Scientists have developed a faster and less expensive way to create camelid antibodies that can be used to study proteins and design new drugs.
Members of the camelid family—llamas, alpacas, camels—make a unique class of antibodies that allow scientists to determine the structures of otherwise impossible-to-study proteins in the body, understand how those proteins malfunction in disease, and design new drugs that act on them.
Utilizing the antibodies, however, doesn’t always prove simple.
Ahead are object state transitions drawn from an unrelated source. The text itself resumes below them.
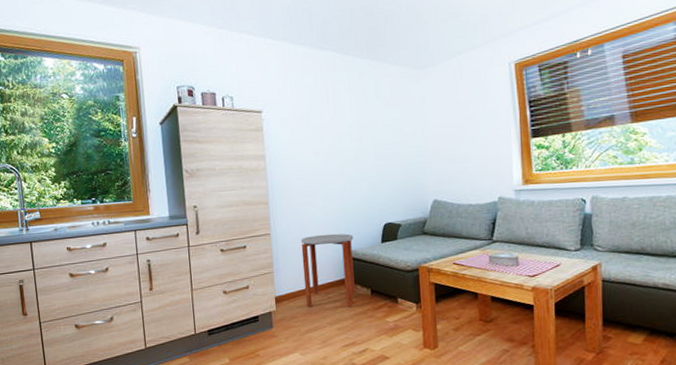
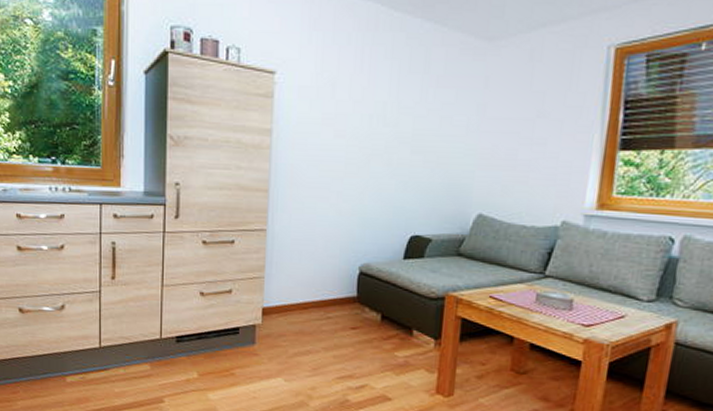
side table: present [300,233,355,307] -> none [299,238,370,332]

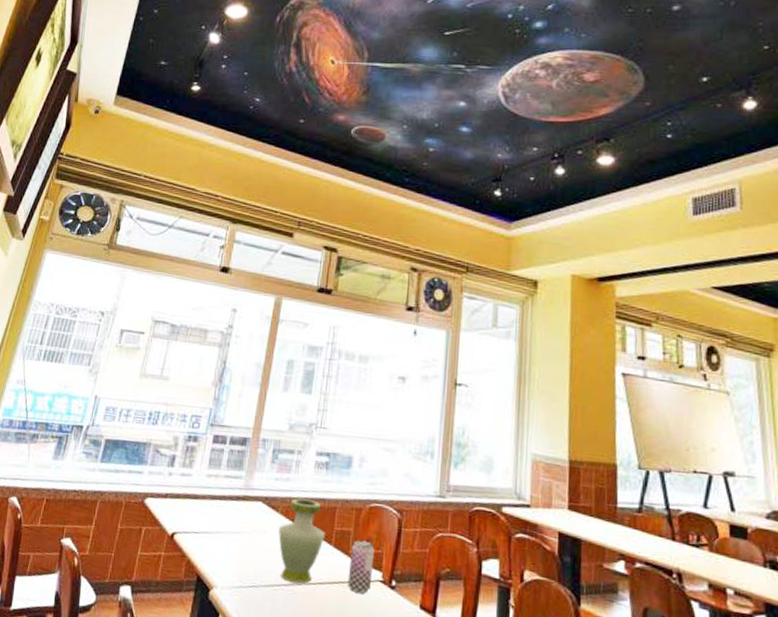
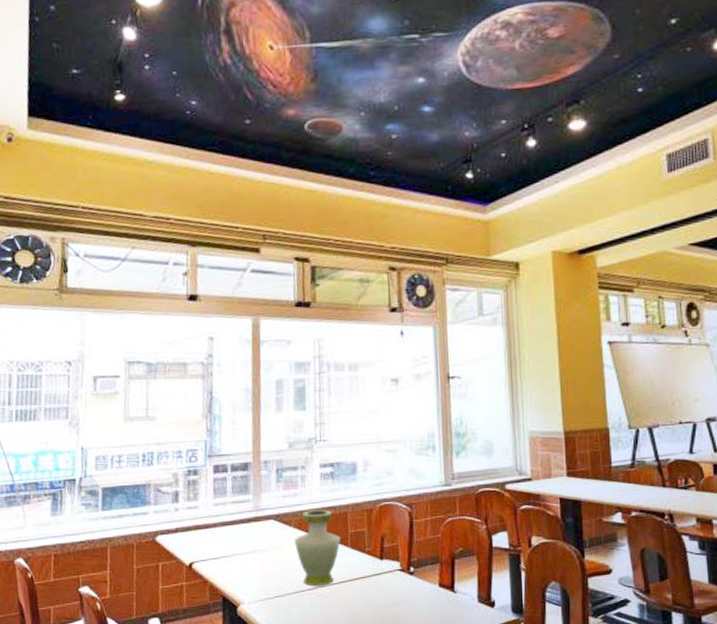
beer can: present [347,539,374,594] -> none [367,537,391,584]

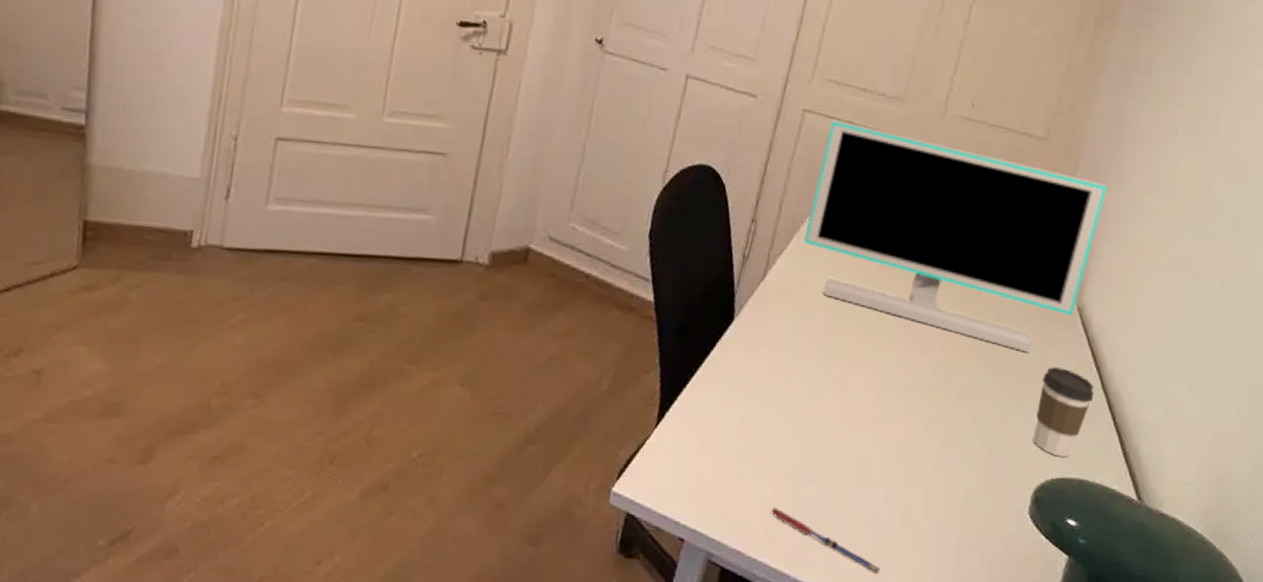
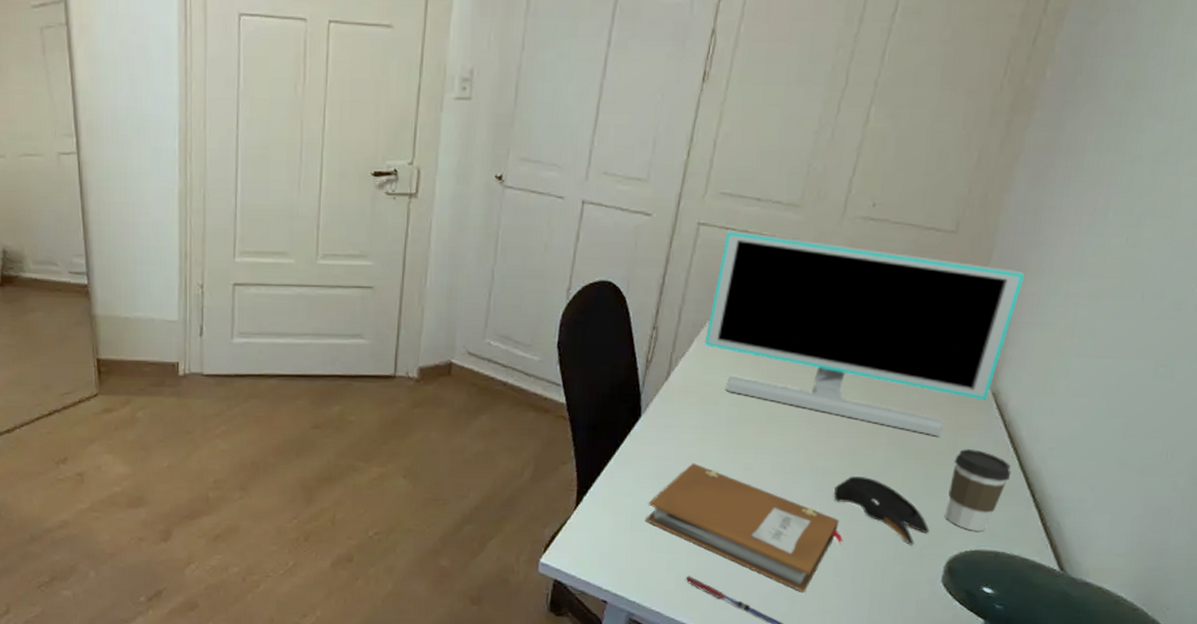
notebook: none [732,375,935,527] -> present [645,463,843,593]
hat: none [926,393,1018,472] -> present [833,475,930,545]

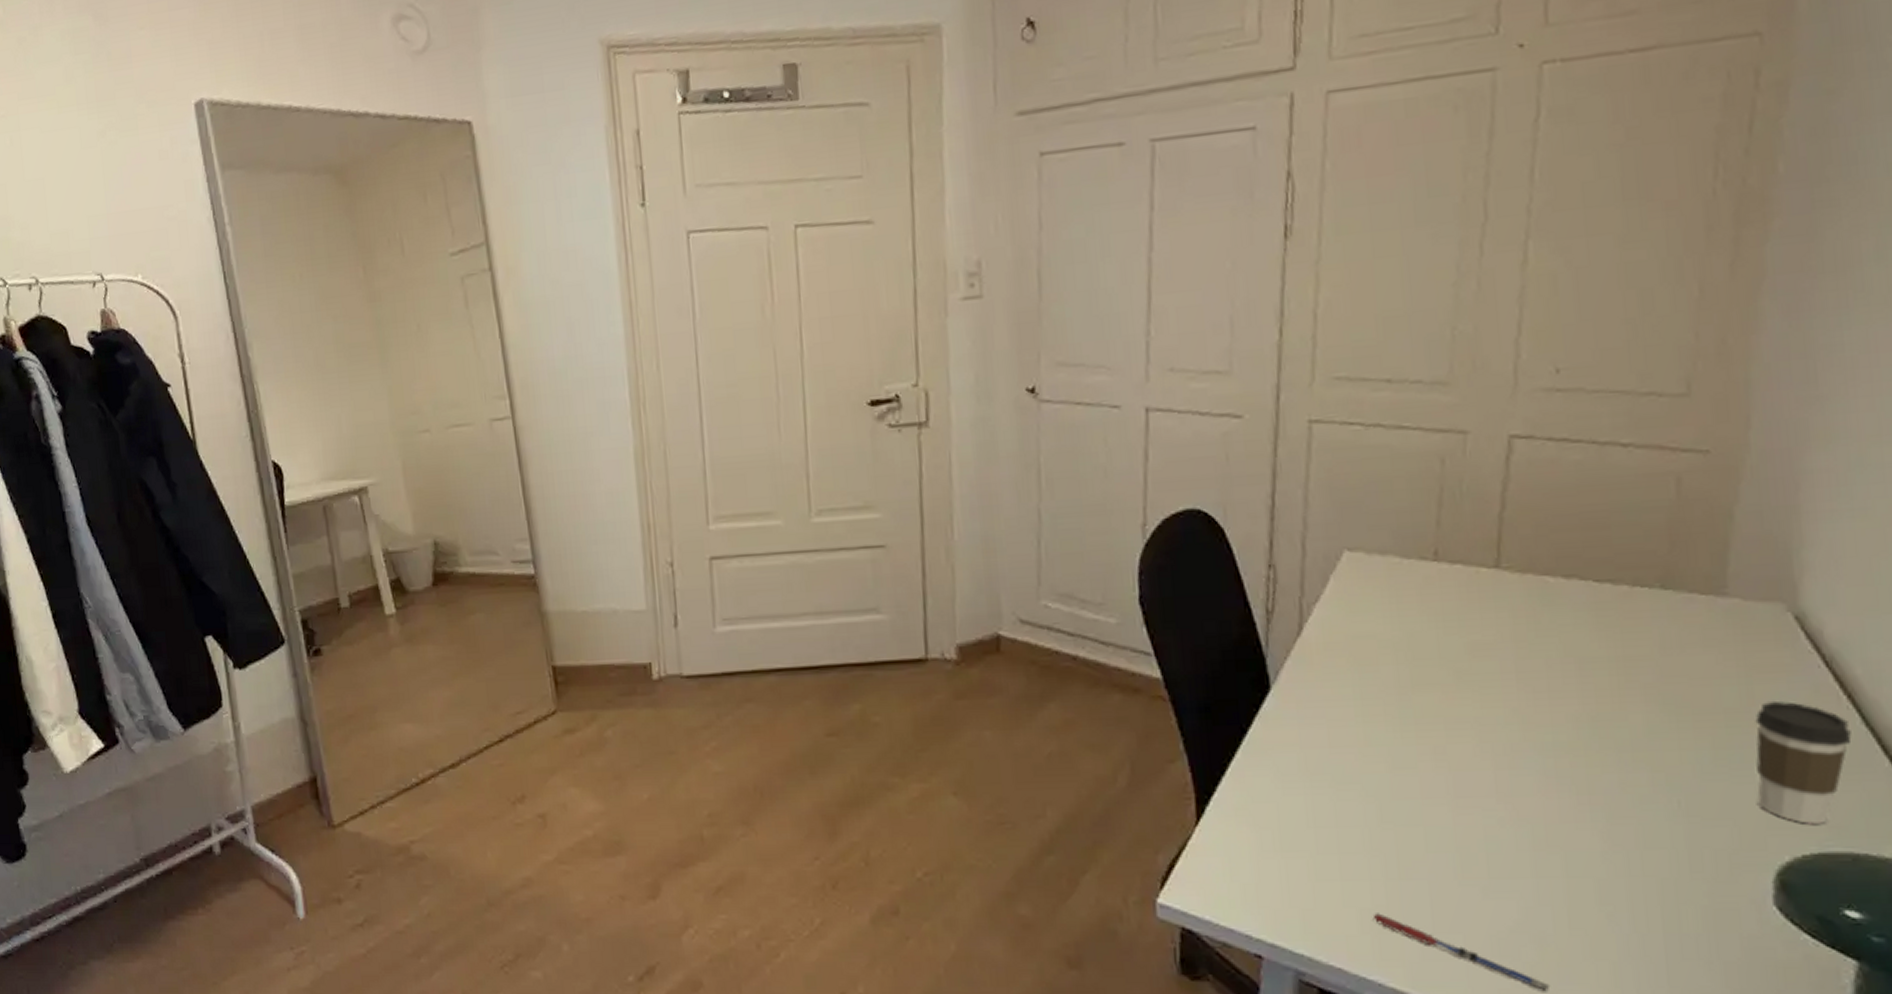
notebook: present [645,463,843,593] -> none [1300,749,1604,930]
monitor: present [704,229,1025,437] -> none [1344,424,1808,687]
hat: present [833,475,930,545] -> none [1575,752,1738,851]

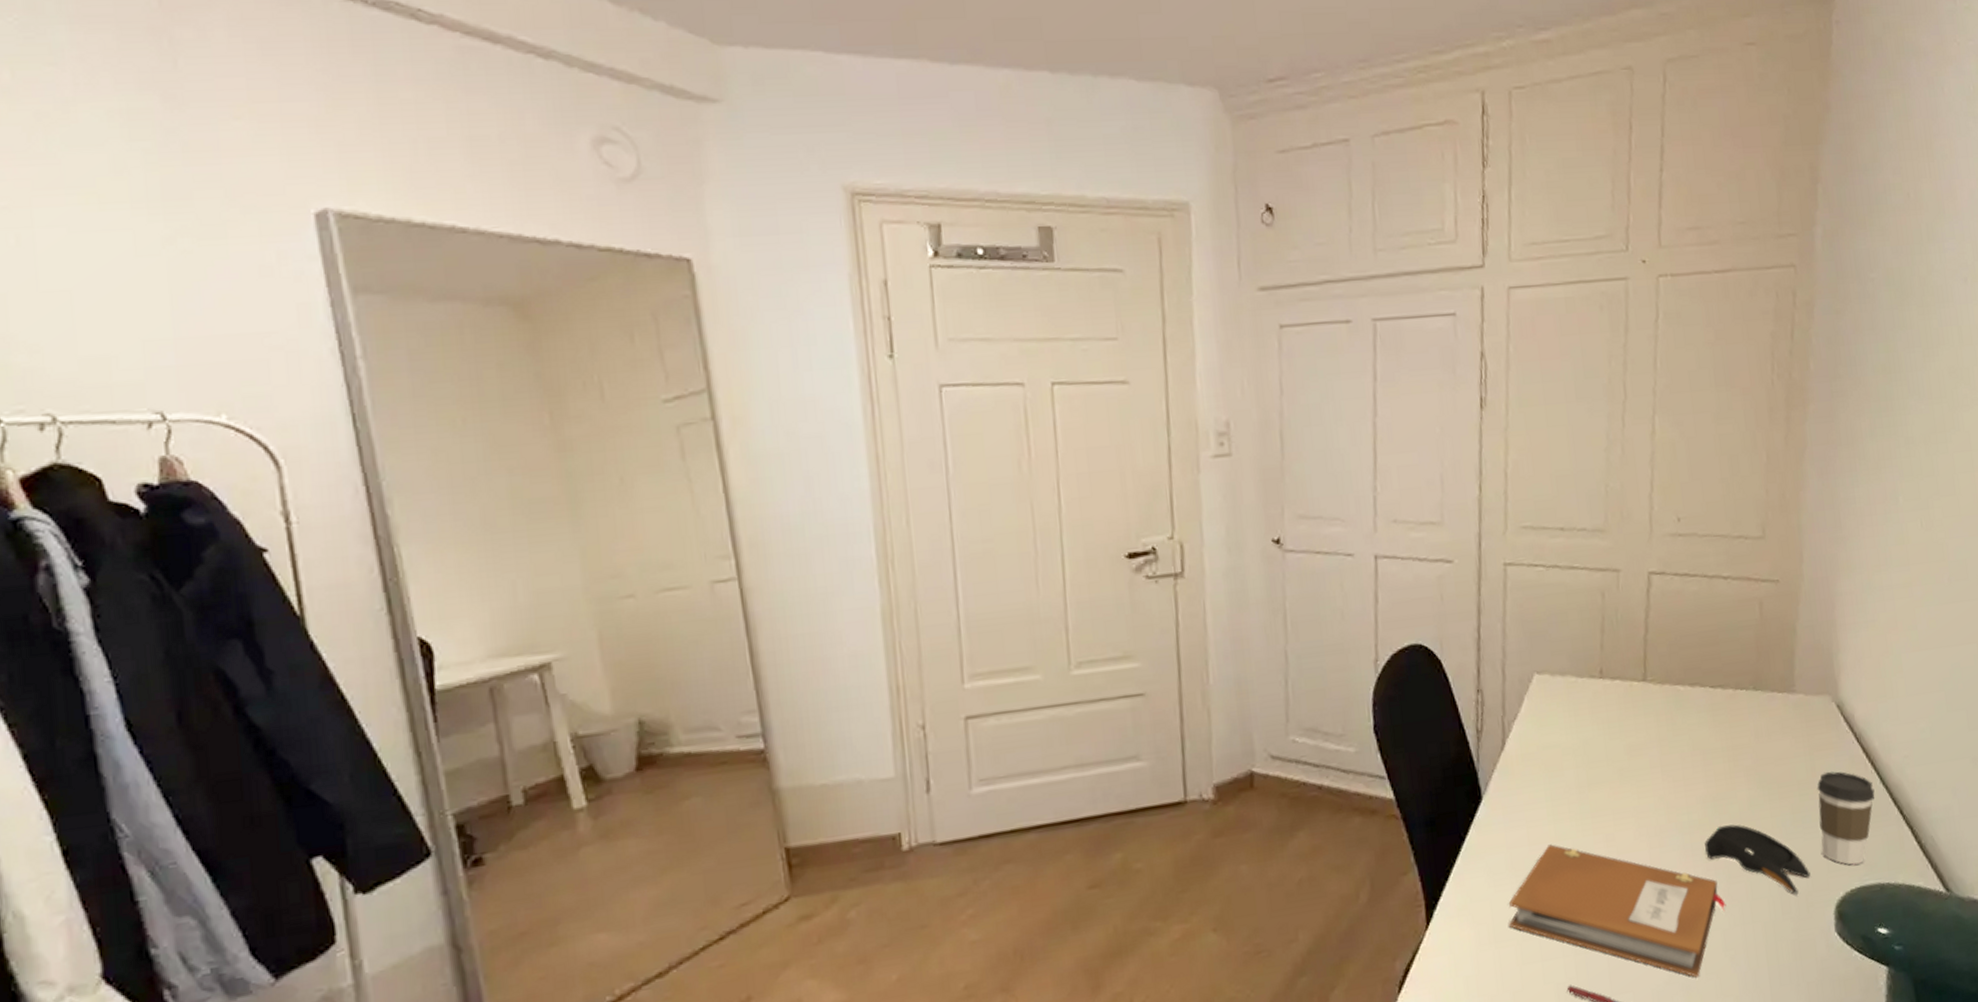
notebook: none [1300,749,1604,930] -> present [1509,844,1727,978]
hat: none [1575,752,1738,851] -> present [1704,824,1811,895]

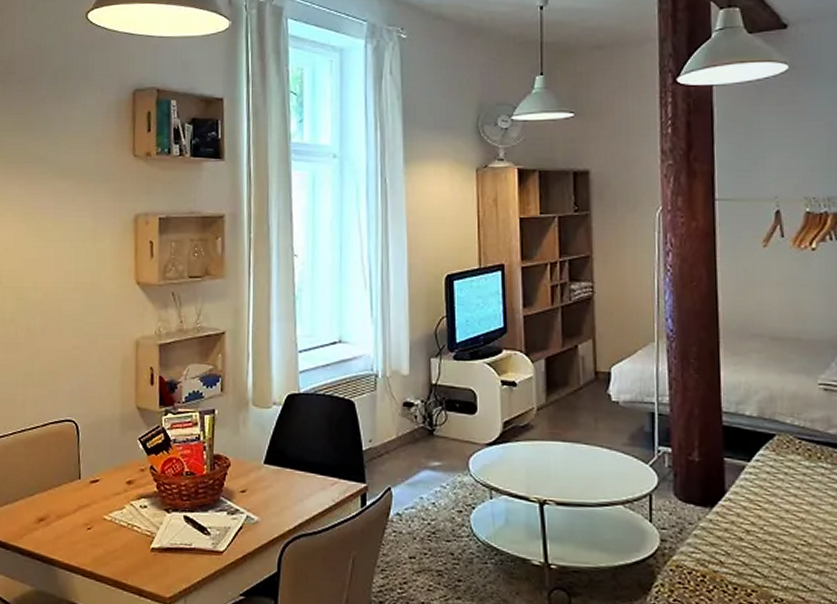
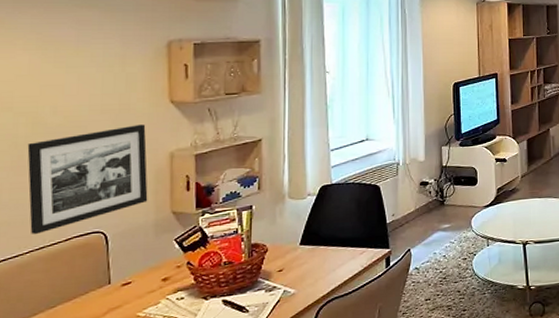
picture frame: none [12,306,115,417] -> present [27,124,148,235]

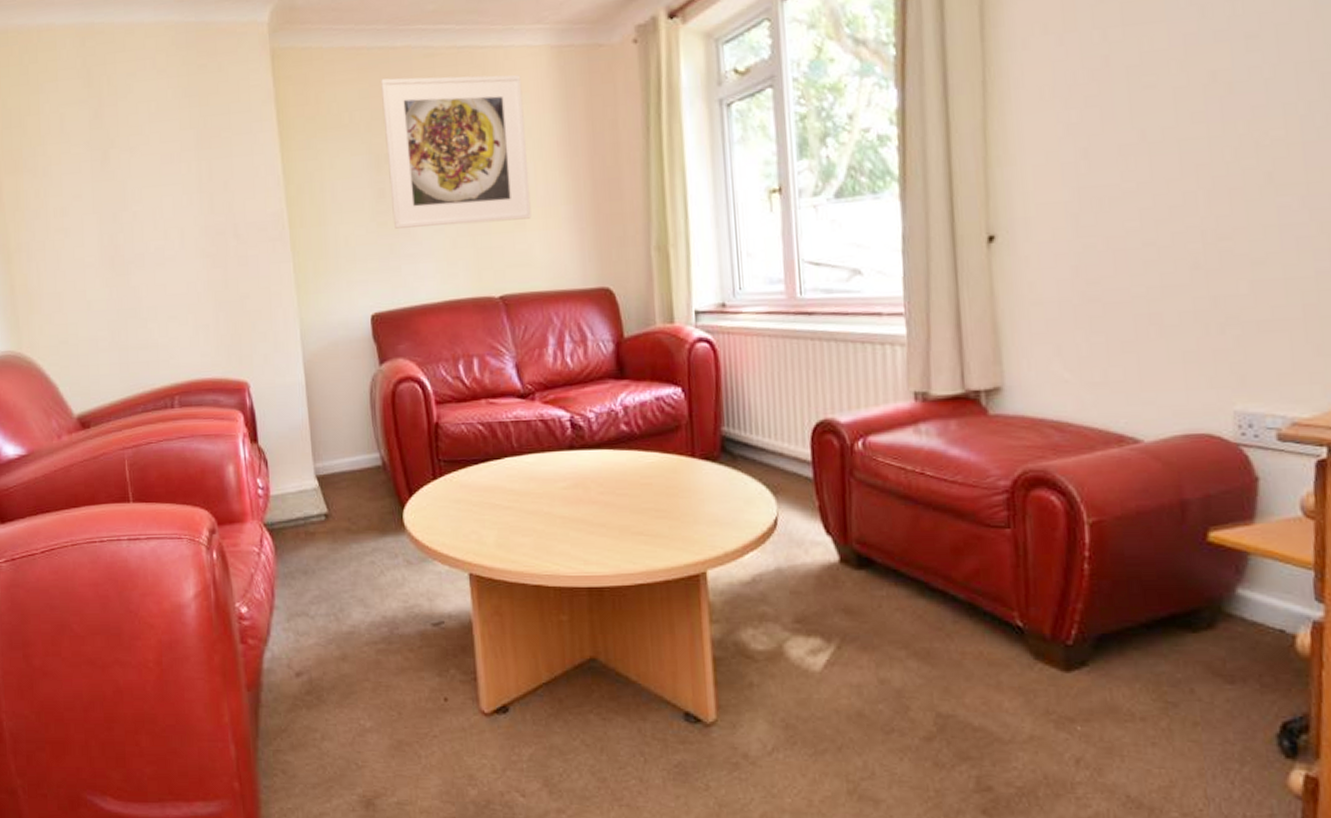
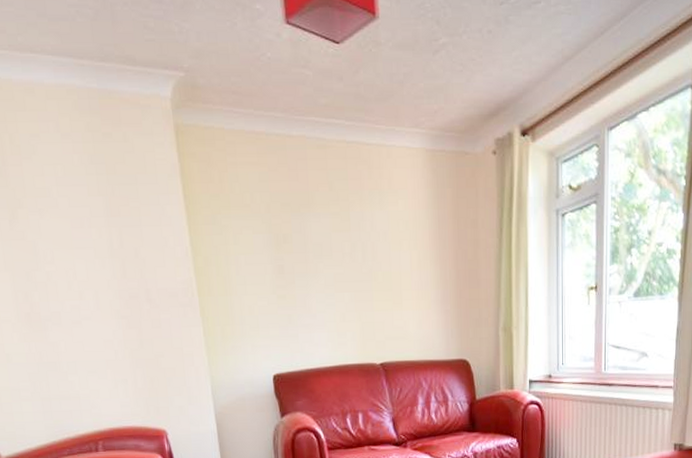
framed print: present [381,75,531,229] -> none [279,165,407,302]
Currently, a scientist who wants to study a difficult membrane protein using the antibodies has to complete a number of steps. First, he or she must laboriously generate several milligrams of the protein, inoculate a llama, and hope the animal’s immune system responds accordingly. Only then can the search for antibodies in a blood sample begin. The process is made even more challenging by the fact that scientists may not always have access to a llama or camel and, although no animals are harmed in the process, vaccinating them to generate the desired antibodies is expensive, takes as long as 6 months per attempt, and often fails.
Although not always profitable, the method is believed to be worth the effort and risk because the active segments of camelid antibodies—often called nanobodies because they can be much smaller than regular antibodies—have been vital in biomedical science. The nanobodies have provided scientists with unmatched insight, including the ability to see how neurotransmitters such as adrenaline and opioids bind to receptors in the brain.
Now, for the first time, scientists have devised a faster, less expensive, and more reliable way to create the antibodies: vials of specially engineered yeast that include at least 1 of each unique antibody.
Creating a Library of Antibodies
Biochemists Andrew Kruse, PhD, of Harvard Medical School, and Aashish Manglik, MD, PhD, from the University of California, teamed up to create the camelid-free solution. “We found that the yeast-derived nanobodies can do everything llama-derived antibodies can,” Kruse said. “There’s a real need for something like this. It’s low-tech, it’s a low time investment, and it has a high likelihood of success for most proteins.”
Using the engineered yeast, a scientist can label the protein of interest with a fluorescent molecule and add it to the test tube. Yeast with surface nanobodies that recognize the protein will glow. The researcher can then use fluorescence-activated cell sorting to separate the glowing yeast from the rest. The need to inject a camelid is eliminated.
For their part, Drs. Kruse and Manglik’s research team tested its yeast system on 2 proteins: the beta-2 adrenergic receptor, linked to asthma, and the adenosine receptor, which is a gateway for caffeine to deliver its jolt of energy. In both instances, the nanobody bound to the desired receptor and only to that receptor.
Perhaps best of all, the research team has created a library of 500 million camelid antibodies in frozen test tubes and are offering them free of charge to nonprofit labs. Commercial companies can license the yeast.
As needed, the test tubes—each of which represents a miniature llama immune system—can be defrosted, injected with the desired fluorescent protein, and studied. “People who have struggled to nail down their protein structures for years with llamas are getting them now,” Dr. Kruse said.
“I think we’ll see things that blow the animal immune system away,” added Conor McMahon, PhD, first author of the study. “This is new technology. It’s only going to get better. Hopefully, it will work as well or better, so we won’t need llamas anymore.”